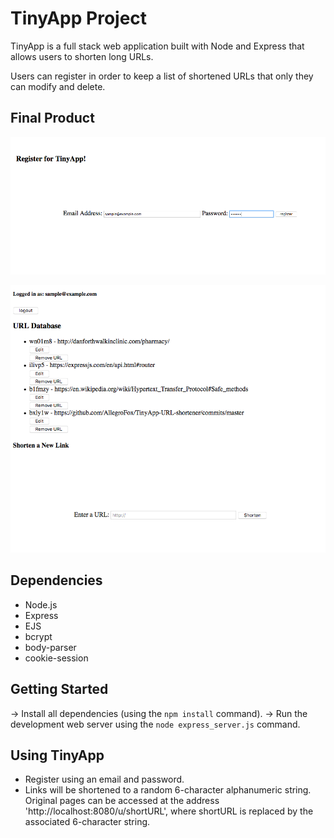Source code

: # TinyApp Project

TinyApp is a full stack web application built with Node and Express that allows users to shorten long URLs.

Users can register in order to keep a list of shortened URLs that only they can modify and delete.

## Final Product

!["Screenshot of registration page"](https://raw.githubusercontent.com/AllegroFox/TinyApp-URL-shortener/master/docs/registration-page.png)

!["Screenshot of URLs database"](https://raw.githubusercontent.com/AllegroFox/TinyApp-URL-shortener/master/docs/sample-url-database.png)

## Dependencies

- Node.js
- Express
- EJS
- bcrypt
- body-parser
- cookie-session

## Getting Started

-> Install all dependencies (using the `npm install` command).
-> Run the development web server using the `node express_server.js` command.

## Using TinyApp

- Register using an email and password.
- Links will be shortened to a random 6-character alphanumeric string. Original pages can be accessed at the address 'http://localhost:8080/u/shortURL', where shortURL is replaced by the associated 6-character string.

# Goal of the exercise:
Would you mind returning each entry above word for word, skipping the images?

# Problem solution:
Source code

: # TinyApp Project

TinyApp is a full stack web application built with Node and Express that allows users to shorten long URLs.

Users can register in order to keep a list of shortened URLs that only they can modify and delete.

## Final Product

!["Screenshot of registration page"](https://raw.githubusercontent.com/AllegroFox/TinyApp-URL-shortener/master/docs/registration-page.png)

!["Screenshot of URLs database"](https://raw.githubusercontent.com/AllegroFox/TinyApp-URL-shortener/master/docs/sample-url-database.png)

## Dependencies

- Node.js
- Express
- EJS
- bcrypt
- body-parser
- cookie-session

## Getting Started

-> Install all dependencies (using the `npm install` command).
-> Run the development web server using the `node express_server.js` command.

## Using TinyApp

- Register using an email and password.
- Links will be shortened to a random 6-character alphanumeric string. Original pages can be accessed at the address 'http://localhost:8080/u/shortURL', where shortURL is replaced by the associated 6-character string.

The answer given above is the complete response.